Utilising fragility functions in assessing damage to structures due to accidental actions
Abstract
An application of fragility functions to an assessment of damage to structures from rare and difficult-to-predict accidental actions is analysed. The problem of damage assessment is formulated in the Bayesian format. The specific damage is characterised by a probability of foreseeable damage event (damage probability). This is expressed as a mean value of a fragility function developed for the damage event. An estimate of the damage probability is formulated in terms of a Bayesian prior or posterior distribution. It is used to express the epistemic uncertainty in the damage probability. Formally, the prior or posterior distribution is specified for the mean of a fictitious population consisting of fragility function values. The prior distribution is derived by transforming prior knowledge through the fragility function and “mapping” it on the scale of probability values.

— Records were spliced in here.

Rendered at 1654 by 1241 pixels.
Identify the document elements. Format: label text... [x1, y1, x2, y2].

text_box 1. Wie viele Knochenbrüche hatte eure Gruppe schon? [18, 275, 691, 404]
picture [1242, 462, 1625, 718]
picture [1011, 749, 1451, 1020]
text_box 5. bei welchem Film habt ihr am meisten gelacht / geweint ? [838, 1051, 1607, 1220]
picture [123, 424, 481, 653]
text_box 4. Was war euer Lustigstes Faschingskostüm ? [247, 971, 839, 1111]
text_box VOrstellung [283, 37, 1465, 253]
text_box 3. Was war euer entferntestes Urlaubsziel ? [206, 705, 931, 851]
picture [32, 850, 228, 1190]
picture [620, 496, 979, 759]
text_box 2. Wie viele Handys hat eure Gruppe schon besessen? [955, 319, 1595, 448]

It is assumed that this knowledge is only partially relevant to the situation of exposure to a specific accidental action. The technique of the Bayesian bootstrap resampling is applied to update the prior distribution. The new information used to updating is also obtained by applying the fragility function. This is done by transforming experimental observations of accidental action characteristics into a fictitious statistical sample of fragility function values. Updating is first applied to a fragility function which is free of any epistemic uncertainty. Thereafter a heuristic procedure is proposed to introduce the epistemic uncertainty related to the fragility function into the updating process. The procedure is based on discretising continuous distributions of the epistemic uncertainty appearing in the fragility function.